EXERCISE -> Set down exactly the lines in the records below that run from the line with "DELETE: deletes the doctor" to the line with "POST: Creates a doctor", inclusive, and nothing more.

== SOURCE INFORMATION ==

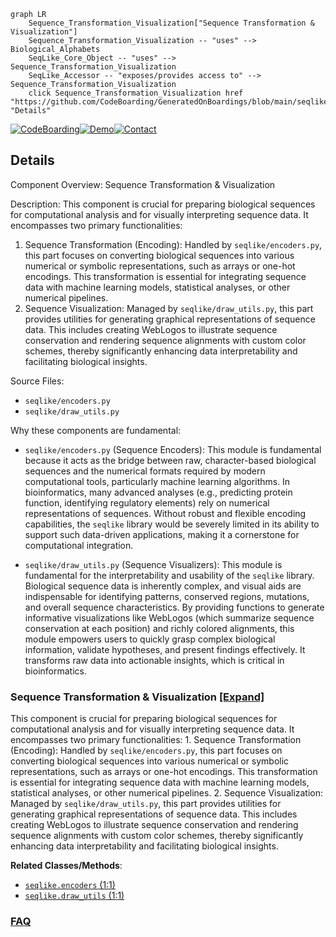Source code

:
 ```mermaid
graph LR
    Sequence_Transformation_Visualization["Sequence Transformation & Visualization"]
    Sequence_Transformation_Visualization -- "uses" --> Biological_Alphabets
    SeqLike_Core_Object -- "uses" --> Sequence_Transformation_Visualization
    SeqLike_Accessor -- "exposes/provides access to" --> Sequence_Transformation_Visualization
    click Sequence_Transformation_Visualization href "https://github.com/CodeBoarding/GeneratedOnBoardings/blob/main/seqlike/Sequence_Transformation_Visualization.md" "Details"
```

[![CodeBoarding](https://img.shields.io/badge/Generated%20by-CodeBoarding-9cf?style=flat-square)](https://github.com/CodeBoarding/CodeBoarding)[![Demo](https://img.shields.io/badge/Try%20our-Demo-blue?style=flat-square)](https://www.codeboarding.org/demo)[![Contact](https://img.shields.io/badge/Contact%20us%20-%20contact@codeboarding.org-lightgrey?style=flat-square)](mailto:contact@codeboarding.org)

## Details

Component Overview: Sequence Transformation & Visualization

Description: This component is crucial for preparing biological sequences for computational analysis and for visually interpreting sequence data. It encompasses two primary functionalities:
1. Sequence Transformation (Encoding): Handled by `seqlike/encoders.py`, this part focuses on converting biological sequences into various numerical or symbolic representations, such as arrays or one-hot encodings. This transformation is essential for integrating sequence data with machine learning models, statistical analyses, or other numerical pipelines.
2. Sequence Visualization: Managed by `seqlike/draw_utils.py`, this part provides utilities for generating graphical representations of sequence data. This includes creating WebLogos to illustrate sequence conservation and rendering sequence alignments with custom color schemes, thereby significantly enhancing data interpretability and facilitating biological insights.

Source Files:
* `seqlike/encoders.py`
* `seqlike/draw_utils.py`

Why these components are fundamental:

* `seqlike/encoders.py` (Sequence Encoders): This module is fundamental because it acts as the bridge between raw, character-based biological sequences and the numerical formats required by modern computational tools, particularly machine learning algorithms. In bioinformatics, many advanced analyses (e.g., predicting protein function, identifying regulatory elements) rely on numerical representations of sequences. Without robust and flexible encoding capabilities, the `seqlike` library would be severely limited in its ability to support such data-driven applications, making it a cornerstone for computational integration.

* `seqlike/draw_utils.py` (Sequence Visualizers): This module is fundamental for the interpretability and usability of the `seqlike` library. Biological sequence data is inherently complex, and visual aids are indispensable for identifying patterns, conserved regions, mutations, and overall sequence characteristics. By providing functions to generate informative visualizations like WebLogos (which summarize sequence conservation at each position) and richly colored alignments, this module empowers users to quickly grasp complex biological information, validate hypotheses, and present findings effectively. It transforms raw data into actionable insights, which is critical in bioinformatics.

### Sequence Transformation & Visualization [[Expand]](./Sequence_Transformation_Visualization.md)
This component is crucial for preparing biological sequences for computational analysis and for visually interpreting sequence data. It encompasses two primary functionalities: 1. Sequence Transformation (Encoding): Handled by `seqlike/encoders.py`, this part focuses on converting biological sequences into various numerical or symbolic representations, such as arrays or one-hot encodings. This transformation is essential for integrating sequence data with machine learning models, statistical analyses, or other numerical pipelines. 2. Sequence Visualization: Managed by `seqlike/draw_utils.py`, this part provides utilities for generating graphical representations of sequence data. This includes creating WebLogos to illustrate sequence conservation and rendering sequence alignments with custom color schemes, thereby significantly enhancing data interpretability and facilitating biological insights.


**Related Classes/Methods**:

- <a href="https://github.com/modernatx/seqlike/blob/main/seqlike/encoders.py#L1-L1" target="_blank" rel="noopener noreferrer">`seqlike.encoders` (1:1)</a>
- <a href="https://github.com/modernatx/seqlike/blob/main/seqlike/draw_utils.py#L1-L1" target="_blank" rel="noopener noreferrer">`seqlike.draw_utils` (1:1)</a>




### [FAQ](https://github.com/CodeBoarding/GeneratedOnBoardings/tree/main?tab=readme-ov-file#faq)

===
== SOURCE INFORMATION ==

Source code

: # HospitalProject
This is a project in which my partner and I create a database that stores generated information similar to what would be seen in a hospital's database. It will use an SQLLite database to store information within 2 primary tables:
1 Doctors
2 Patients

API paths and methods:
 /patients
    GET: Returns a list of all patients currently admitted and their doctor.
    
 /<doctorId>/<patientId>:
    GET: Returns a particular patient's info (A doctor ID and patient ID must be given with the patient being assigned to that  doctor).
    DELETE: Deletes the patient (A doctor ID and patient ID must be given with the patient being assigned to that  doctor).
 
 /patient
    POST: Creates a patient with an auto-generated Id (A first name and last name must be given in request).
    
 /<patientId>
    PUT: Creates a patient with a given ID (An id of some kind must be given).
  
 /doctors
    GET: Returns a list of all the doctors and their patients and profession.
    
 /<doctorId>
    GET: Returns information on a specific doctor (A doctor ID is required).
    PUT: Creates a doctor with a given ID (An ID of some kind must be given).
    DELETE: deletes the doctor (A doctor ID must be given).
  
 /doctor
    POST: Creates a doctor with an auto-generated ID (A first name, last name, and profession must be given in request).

===

ANSWER TO THE EXERCISE ->
    DELETE: deletes the doctor (A doctor ID must be given).
  
 /doctor
    POST: Creates a doctor with an auto-generated ID (A first name, last name, and profession must be given in request).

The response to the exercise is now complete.